Did we all just dehumanise ourselves?

When you walk, you certainly spend time looking downwards. It is almost a machinery movement that you see. Moving to develop, to maintain, to be. As you look around, you see the same machinery movement all around you. Everyone is following the same steps as you are. Only the pace differs. We are all programmed differently.

Turning your face towards the sky, you might feel like something is pushing the rest of the soul out of you. Like it is willing to do anything it can. To get away. Not to be in the prison of an automatised world we call reality.

-We all feel the urge to get away from this.

It is interesting to revisit our history to see how we have developed a world that is much less human than robotic. – Do we still call this humanism? – How we departed from being are human selves working towards our routines programmed to make and make even more. We keep producing.

We call this innovation. We call this development. This is fantastic; although, we lost track of what we are doing to ourselves. Not to even mention our environment.

An average adult works 8 hours a day 5 times a week. Some work even more on a daily basis. Some even spend the weekend like this. And it is all on repeat. We are forced into this style of living to keep moving forward as our being depends on our monatery state. This is crazy. Not only we spend – more and more of us – working towards making something. We push ourselves to do even more.

Life should not just be about that.

One could argue, once you have made what you could, you can use all amenities produced as ways of entertaining, to re-engage with your lost human self. Is that what life supposed to be?

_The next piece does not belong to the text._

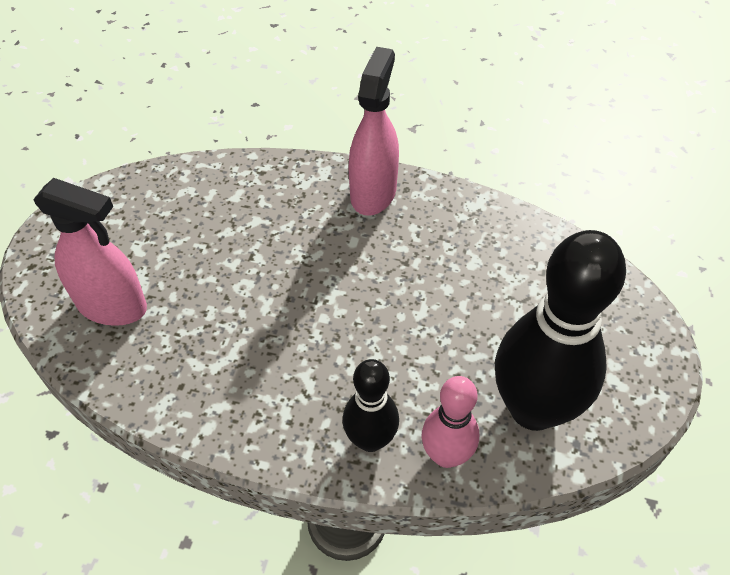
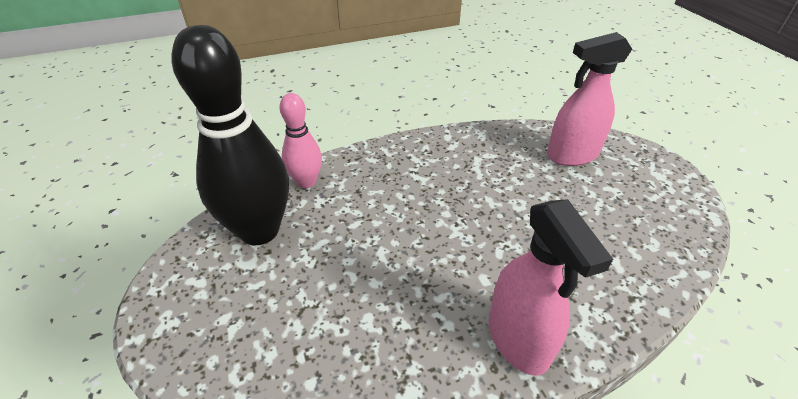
camera: 145 degrees right, 10 degrees down
(370, 439) = (356, 169): black bowling pin -> none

The Post-Covid experience must have re-embraced everyone to this darkness of our life. To how much we are dependent on amusement that is achieved by production. We all wanted to travel, to go to the cinema, to buy the new collection, to go to the theme park, to have an ice cream in the park. These all connected to the production-based sytle of living we missed so much. Did you really?

A Covid-era allowed us to re-engage with possibilities that differ from production-based life. A walk (even if it means using the shoes, clothes designed, produced, sold and or delivered by someone else), a cycle ride (even if it means being on a bike that was designed, produced, sold and or delivered by someone else) were the activities we could do. We found ourselves facing our human self and had to question. What is it that I can really do with myself?

It is not a surprise that many of us had to dig deep down to understand what is really happening. We have discovered mental health – as an existing subject in our life. (Only some lucky ones manage to get away, but are they actually lucky?). We had to face the truth. We lost our real selves. The human one. But when?

Our Covid activities have shown a possibility to turn focus onto the quality to the action you make. We did not feel we want to have more and more – like how you must feel when finishing your ice cream. We did not feel almost entitled to be spending more and more – like when your children ask you to go for another ride on the fantastic-gigantic-amazing and ‘everythingistic’ game.

How can we capture an era like this? Was Covid-19 a sign for us to stop? Are we going to ignore it and keep going ahead? Well, that is a question for all of us to ask ourselves. Would you want to change?